| Exercise details |
Each line below that holds the word "έναν" counts once. Say how many such lines there are, and no more.

| Data under study |
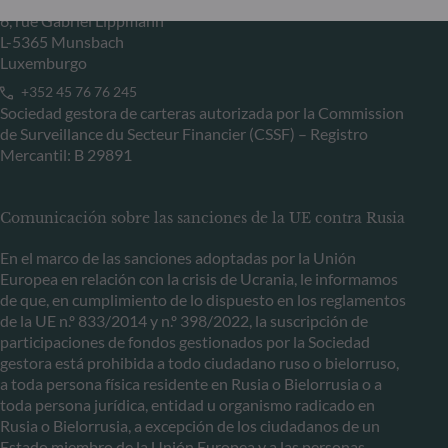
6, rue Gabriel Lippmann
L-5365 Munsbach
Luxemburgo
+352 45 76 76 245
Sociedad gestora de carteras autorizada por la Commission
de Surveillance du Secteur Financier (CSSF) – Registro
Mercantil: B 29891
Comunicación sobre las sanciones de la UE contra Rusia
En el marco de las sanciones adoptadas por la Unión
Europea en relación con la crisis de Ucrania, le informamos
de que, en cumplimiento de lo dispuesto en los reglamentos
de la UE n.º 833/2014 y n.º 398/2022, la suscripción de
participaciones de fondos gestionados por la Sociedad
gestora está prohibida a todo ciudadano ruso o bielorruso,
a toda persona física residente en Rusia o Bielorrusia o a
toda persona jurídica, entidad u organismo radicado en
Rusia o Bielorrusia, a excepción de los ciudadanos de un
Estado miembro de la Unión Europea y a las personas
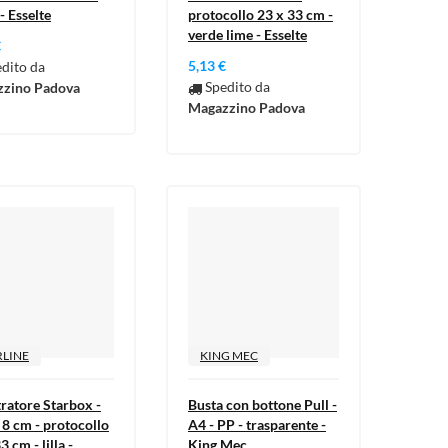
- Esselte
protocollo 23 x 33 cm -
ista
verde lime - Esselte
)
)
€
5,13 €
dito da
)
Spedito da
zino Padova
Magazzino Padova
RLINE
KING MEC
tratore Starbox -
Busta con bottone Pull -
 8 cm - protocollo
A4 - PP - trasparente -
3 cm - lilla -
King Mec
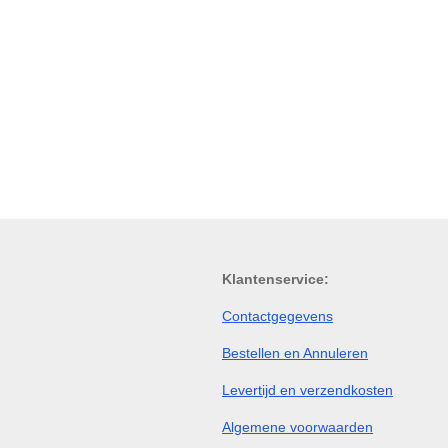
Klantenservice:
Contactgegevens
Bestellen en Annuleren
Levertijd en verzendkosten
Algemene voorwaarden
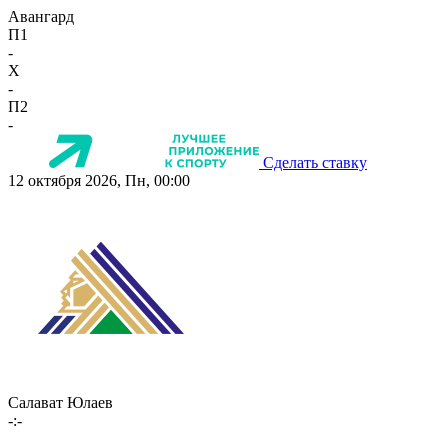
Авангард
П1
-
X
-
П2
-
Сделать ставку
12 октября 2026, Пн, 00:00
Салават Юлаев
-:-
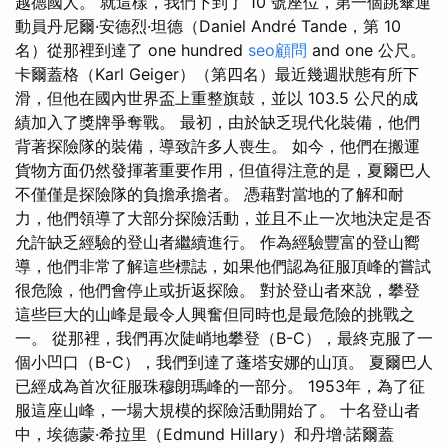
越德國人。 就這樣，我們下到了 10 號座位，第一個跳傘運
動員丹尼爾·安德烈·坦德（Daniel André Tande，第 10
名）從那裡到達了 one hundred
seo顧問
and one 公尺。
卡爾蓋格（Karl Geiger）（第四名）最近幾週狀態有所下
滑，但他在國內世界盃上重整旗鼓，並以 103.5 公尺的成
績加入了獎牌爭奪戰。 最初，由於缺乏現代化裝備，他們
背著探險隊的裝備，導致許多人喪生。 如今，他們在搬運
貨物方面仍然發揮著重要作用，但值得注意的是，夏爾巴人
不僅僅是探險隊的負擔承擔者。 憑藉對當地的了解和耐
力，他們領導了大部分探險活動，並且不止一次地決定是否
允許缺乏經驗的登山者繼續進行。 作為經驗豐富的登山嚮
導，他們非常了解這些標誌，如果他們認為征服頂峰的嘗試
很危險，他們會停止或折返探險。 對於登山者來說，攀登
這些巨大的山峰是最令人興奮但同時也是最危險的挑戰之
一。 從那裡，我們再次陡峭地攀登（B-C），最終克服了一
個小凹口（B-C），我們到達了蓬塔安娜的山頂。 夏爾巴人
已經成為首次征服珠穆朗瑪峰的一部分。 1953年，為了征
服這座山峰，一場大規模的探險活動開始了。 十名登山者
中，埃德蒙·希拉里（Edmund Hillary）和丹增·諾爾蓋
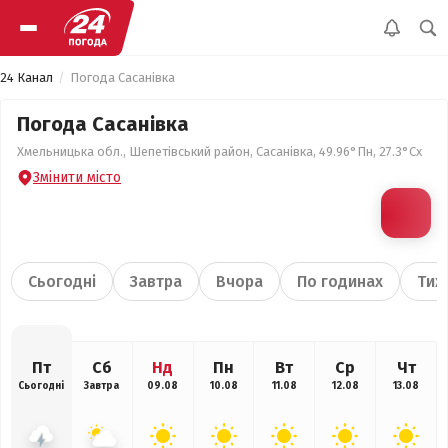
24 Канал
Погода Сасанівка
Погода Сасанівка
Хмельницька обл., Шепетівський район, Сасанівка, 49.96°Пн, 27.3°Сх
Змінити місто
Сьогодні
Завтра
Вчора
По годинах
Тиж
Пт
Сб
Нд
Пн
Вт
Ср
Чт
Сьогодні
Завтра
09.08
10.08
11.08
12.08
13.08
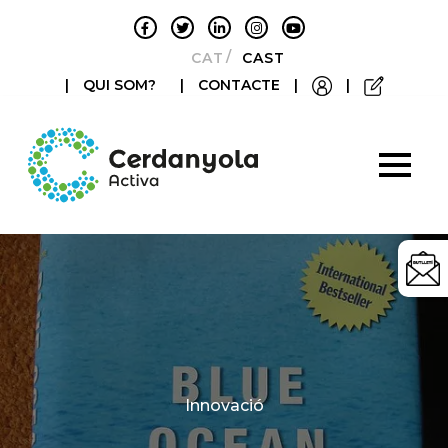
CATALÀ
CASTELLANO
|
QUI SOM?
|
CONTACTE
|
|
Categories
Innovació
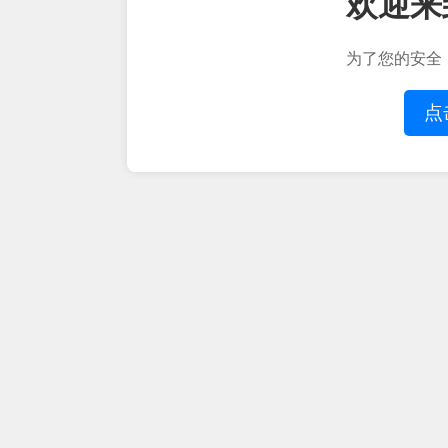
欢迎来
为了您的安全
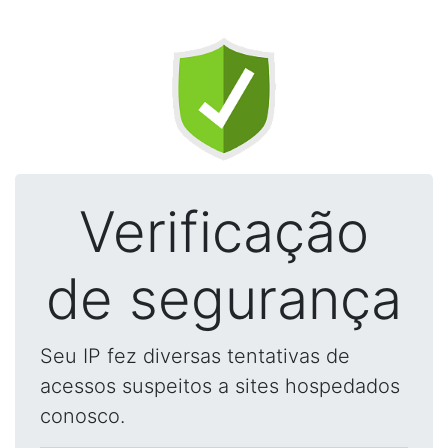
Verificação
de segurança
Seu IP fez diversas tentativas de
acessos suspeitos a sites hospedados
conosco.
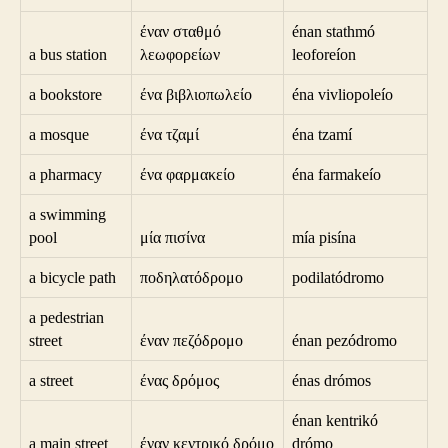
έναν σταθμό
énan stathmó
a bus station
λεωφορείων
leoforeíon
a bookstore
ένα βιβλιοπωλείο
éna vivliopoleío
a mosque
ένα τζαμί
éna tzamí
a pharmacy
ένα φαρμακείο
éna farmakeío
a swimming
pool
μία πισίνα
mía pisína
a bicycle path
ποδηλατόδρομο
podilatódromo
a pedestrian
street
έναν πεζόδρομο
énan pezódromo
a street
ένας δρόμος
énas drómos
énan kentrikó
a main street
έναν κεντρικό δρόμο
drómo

| Answer for the task |
3